## Instructions for the task
With the first line below as the start and the line containing "Task: Give me" as the end, copy every line between them exactly, ends included.

·····

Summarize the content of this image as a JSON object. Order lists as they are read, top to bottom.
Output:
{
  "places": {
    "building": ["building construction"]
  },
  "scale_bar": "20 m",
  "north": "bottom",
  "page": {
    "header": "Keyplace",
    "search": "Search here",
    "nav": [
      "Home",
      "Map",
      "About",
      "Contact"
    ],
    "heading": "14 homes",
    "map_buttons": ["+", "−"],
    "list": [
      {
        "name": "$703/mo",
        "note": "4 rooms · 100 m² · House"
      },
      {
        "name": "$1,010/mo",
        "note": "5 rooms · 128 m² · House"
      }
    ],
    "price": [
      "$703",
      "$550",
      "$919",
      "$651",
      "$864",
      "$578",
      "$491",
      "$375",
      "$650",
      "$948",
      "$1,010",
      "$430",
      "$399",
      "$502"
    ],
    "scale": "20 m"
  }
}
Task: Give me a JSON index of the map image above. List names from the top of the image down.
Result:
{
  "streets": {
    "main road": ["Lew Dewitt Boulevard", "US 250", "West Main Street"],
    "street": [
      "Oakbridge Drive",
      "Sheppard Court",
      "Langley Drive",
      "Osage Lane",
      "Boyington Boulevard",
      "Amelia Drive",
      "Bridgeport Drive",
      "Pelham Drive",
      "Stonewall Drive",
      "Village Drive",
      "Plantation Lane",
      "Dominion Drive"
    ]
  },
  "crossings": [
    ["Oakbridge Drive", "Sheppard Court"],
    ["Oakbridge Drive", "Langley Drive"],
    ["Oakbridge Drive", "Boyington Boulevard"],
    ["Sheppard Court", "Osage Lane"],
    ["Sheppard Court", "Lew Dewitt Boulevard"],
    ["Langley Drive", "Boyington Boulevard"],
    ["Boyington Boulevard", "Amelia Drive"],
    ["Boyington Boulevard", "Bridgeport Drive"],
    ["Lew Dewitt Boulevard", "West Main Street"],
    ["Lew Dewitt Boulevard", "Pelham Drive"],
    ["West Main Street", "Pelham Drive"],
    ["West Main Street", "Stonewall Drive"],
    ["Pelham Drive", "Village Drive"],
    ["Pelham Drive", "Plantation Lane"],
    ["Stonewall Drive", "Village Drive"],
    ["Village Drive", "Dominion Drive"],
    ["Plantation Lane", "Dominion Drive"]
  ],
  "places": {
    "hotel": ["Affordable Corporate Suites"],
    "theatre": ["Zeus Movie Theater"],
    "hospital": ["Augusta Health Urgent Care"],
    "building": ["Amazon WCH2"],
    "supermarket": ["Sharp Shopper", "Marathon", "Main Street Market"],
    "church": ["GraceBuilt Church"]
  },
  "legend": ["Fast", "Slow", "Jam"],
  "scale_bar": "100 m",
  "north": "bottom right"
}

·····

## Solution for this exercise
Summarize the content of this image as a JSON object. Order lists as they are read, top to bottom.
Output:
{
  "places": {
    "building": ["building construction"]
  },
  "scale_bar": "20 m",
  "north": "bottom",
  "page": {
    "header": "Keyplace",
    "search": "Search here",
    "nav": [
      "Home",
      "Map",
      "About",
      "Contact"
    ],
    "heading": "14 homes",
    "map_buttons": ["+", "−"],
    "list": [
      {
        "name": "$703/mo",
        "note": "4 rooms · 100 m² · House"
      },
      {
        "name": "$1,010/mo",
        "note": "5 rooms · 128 m² · House"
      }
    ],
    "price": [
      "$703",
      "$550",
      "$919",
      "$651",
      "$864",
      "$578",
      "$491",
      "$375",
      "$650",
      "$948",
      "$1,010",
      "$430",
      "$399",
      "$502"
    ],
    "scale": "20 m"
  }
}
Task: Give me a JSON index of the map image above. List names from the top of the image down.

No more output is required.